J.T – C’est un peu pareil, donc ça c’est une fois qu’on peut établir que Jésus était juif, comme tu le dis, que le christianisme commence avec une Église primitive qui était 100% juive, que l’on peut comprendre que, sans les racines juives le christianisme ne peut pas exister, que sans le fait que Jésus soit le Messie, il ne peut pas être le Christ des nations. Là on peut commencer à entrer dans le vif du sujet. Et il y a plein de choses qui font partie de cette identité juive.

– FV : Qu’est-ce qu’il y a comme autres objections ?

– JT : Notamment, quelque chose qui fonde l’identité juive, c’est la persécution.

– FV : Ça, on n’est pas très au courant cette persécution, souvent dans les Églises on est un peu naïfs, comme si les chrétiens avaient les mains propres, en quelque sorte, vis-à-vis de ces questions.

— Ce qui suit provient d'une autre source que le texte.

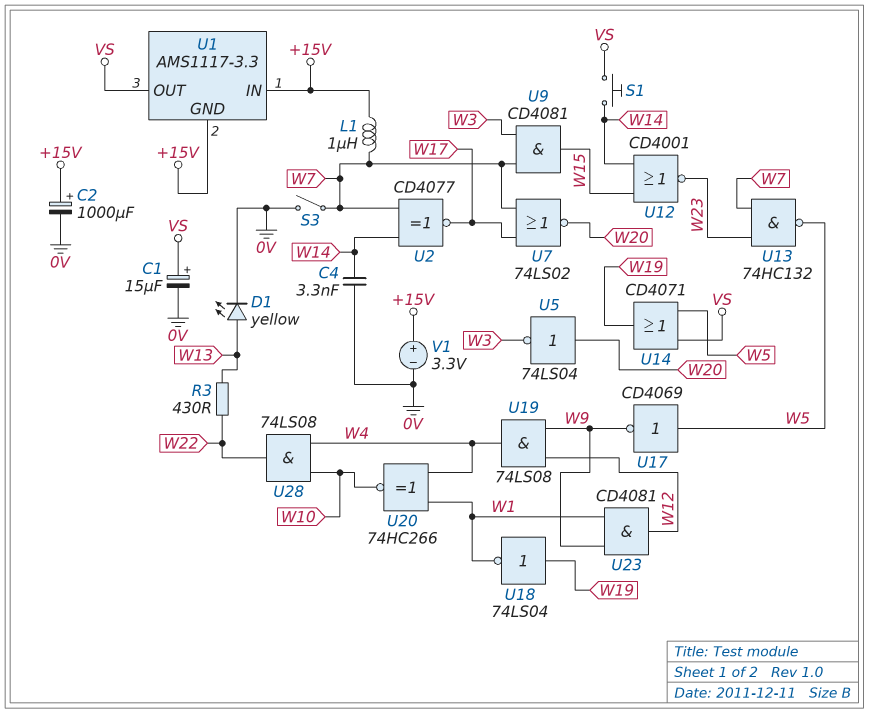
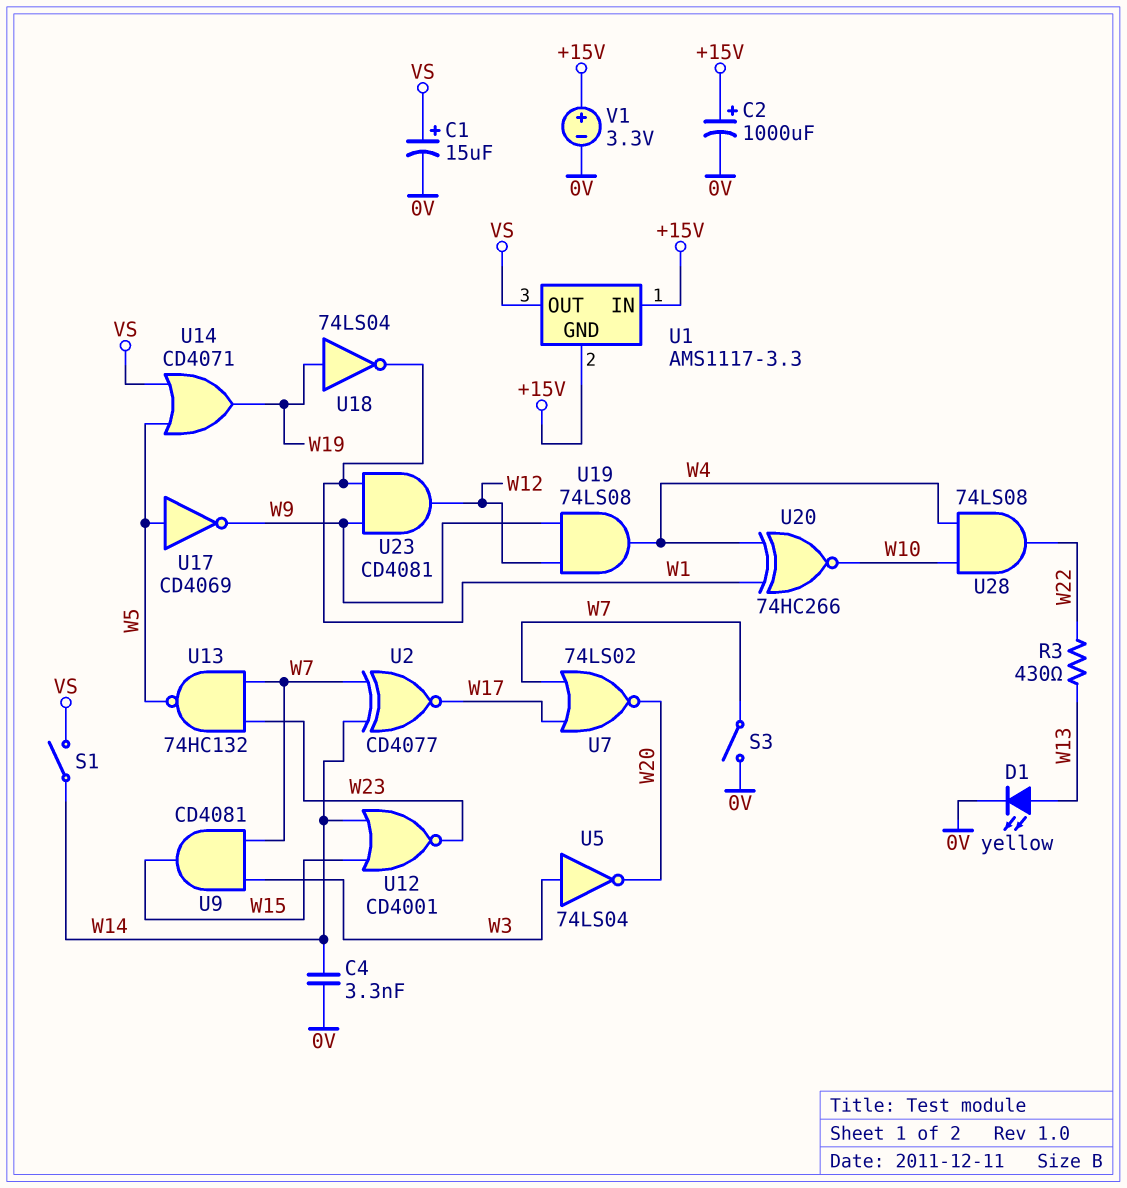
L1: 1uH (+15V, W7) -> none
S1: button (VS, W14) -> switch (VS, W14)
U5: NOT 74LS04 (in W20, out W3) -> NOT 74LS04 (in W3, out W20)

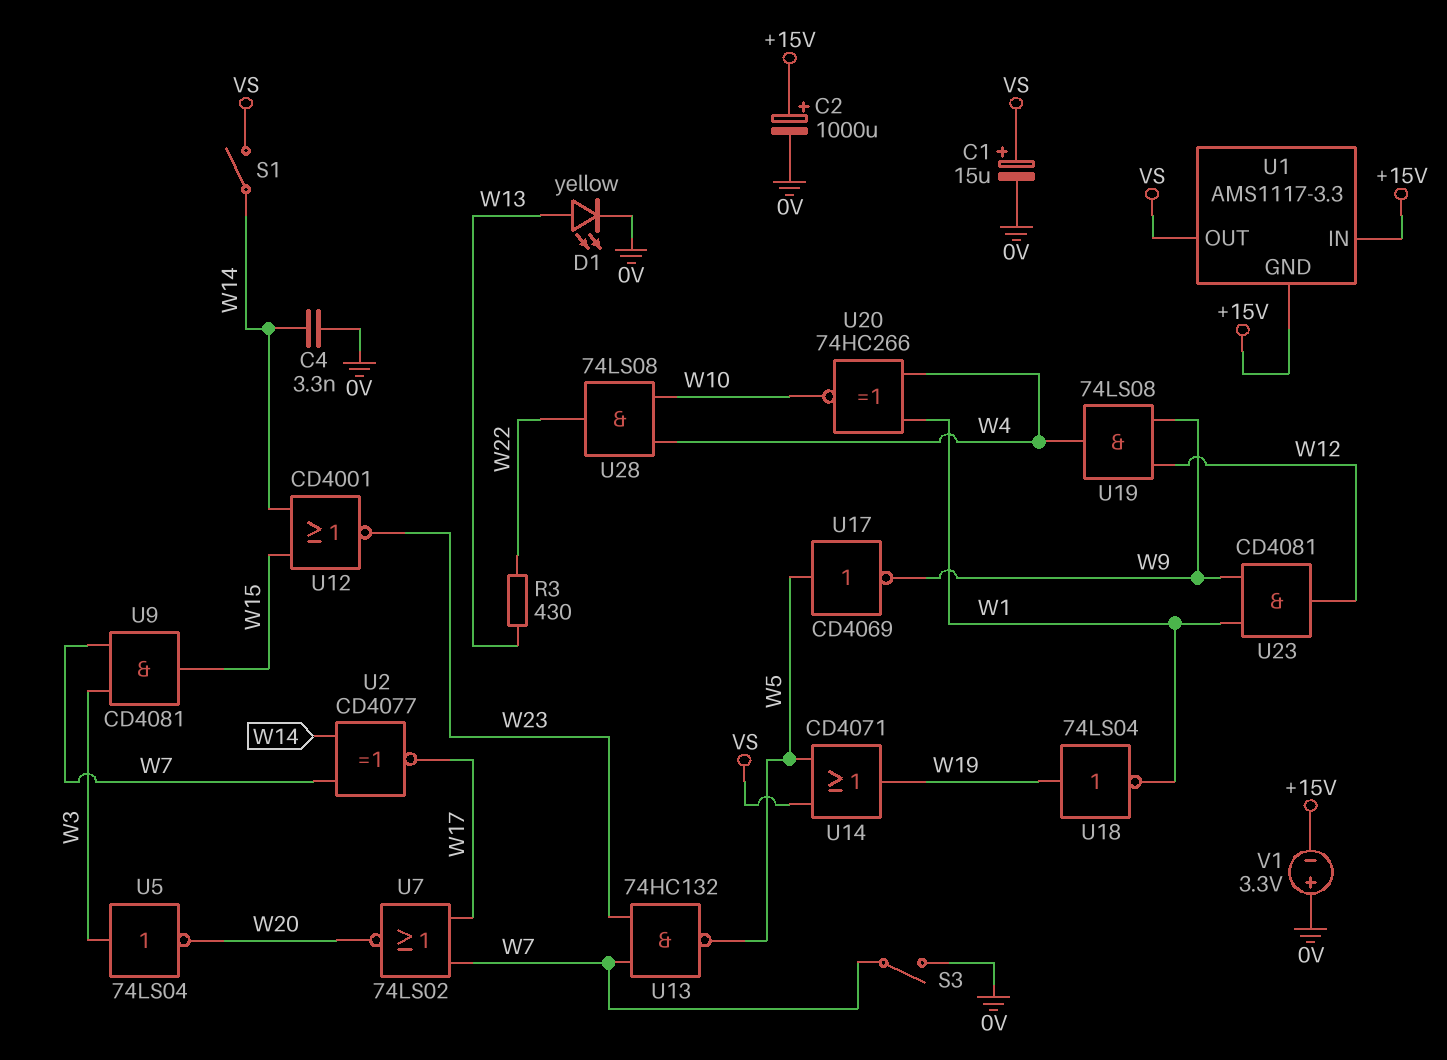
V1: 3.3V (plus +15V, minus 0V) -> 3.3V (plus 0V, minus +15V)

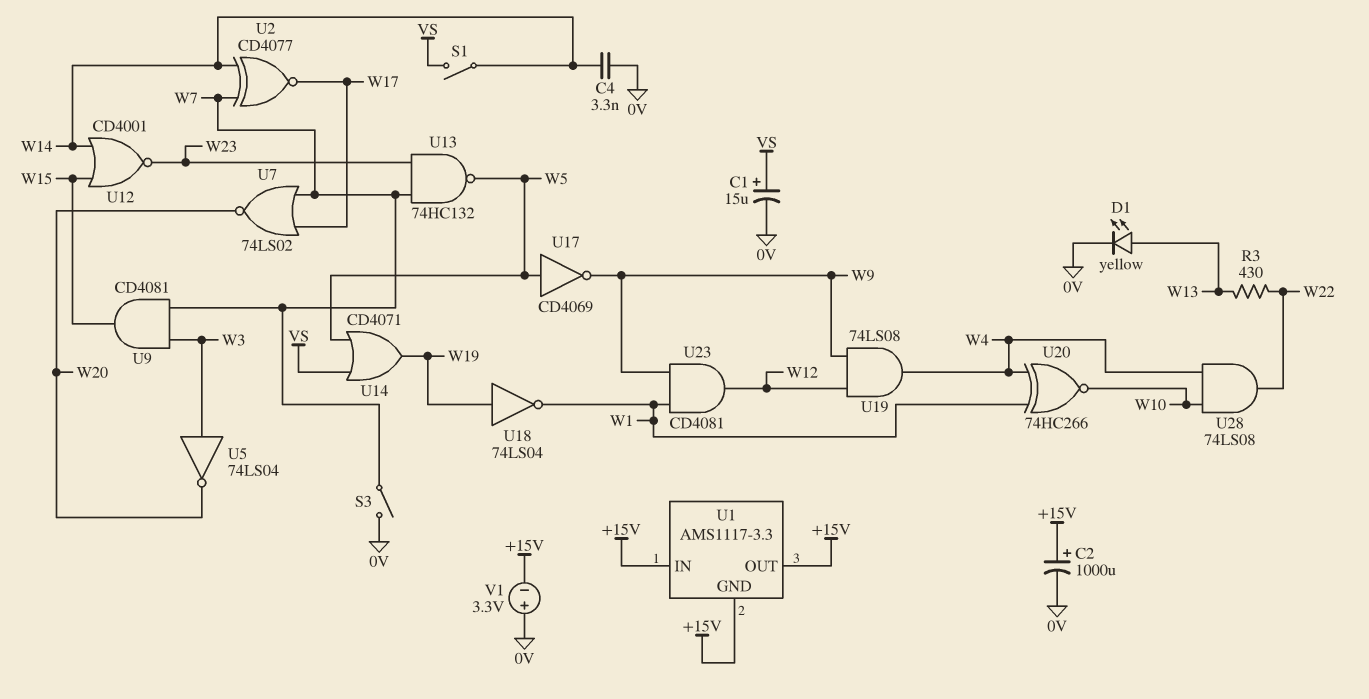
U1 pin OUT: VS -> +15V

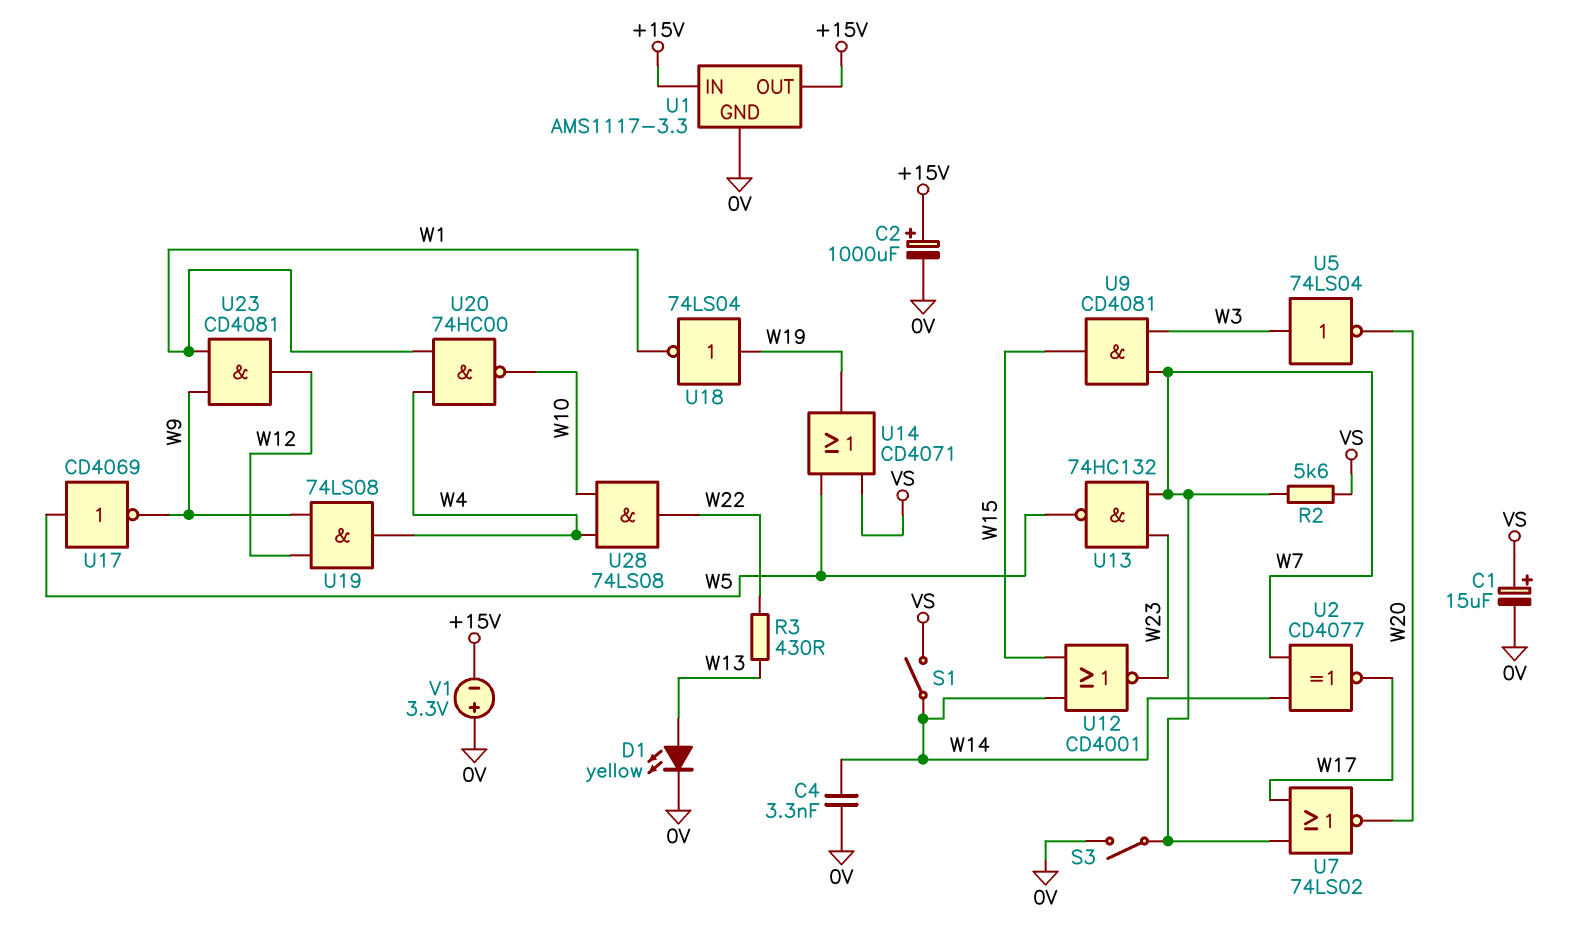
R2: none -> 5.6k (VS, W7)
U1 pin GND: +15V -> 0V
U20: XNOR 74HC266 (in W1, in W4, out W10) -> NAND 74HC00 (in W1, in W4, out W10)

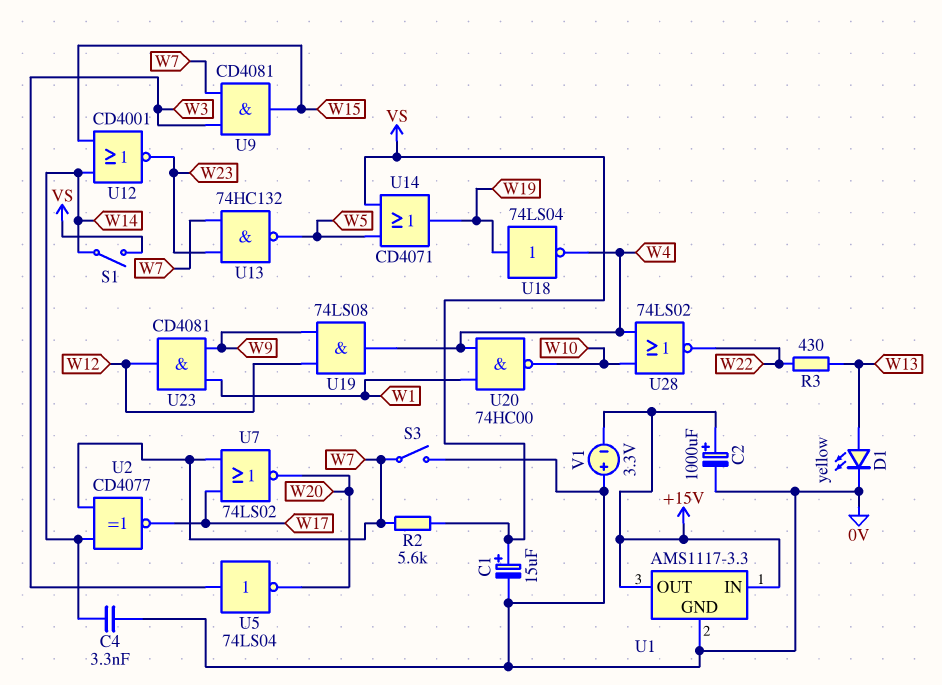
U17: NOT CD4069 (in W5, out W9) -> none
U18: NOT 74LS04 (in W19, out W1) -> NOT 74LS04 (in W19, out W4)
U28: AND 74LS08 (in W4, in W10, out W22) -> NOR 74LS02 (in W4, in W10, out W22)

– JT : L’inquisition espagnole, les croisés, les pogroms, la Shoah… 6 millions de Juifs sont morts quelque part à cause d’une revendication que Jésus avait sur leur vie, dont 1 000 800 enfants. Les soldats allemands avaient sur leur ceinture « Dieu est avec nous » , ils rentraient chez eux pour fêter Noël et Pâques, et je viens de lire un témoignage comme quoi le commandant d’Auschwitz avait demandé à quelques prisonniers juifs de faire des cartes de vœux de Pâques où ils devaient dessiner dans les camps des lapins, des œufs de Pâques. Et donc oui, pour nous, tout cela vient du christianisme et du Nouveau Testament. Donc il y a plein d’objections juives qui sortent de cela, notamment « le Nouveau Testament est antisémite » où c’est l’idée reçue, « pourquoi croire en Jésus, en Dieu déjà, étant donné la Shoah ? » . Donc oui la persécution et l’histoire de la persécution du peuple juif fait partie de notre méta récit, fait partie de notre identité et qui cause barrière entre nous et l’Évangile, c’est clair.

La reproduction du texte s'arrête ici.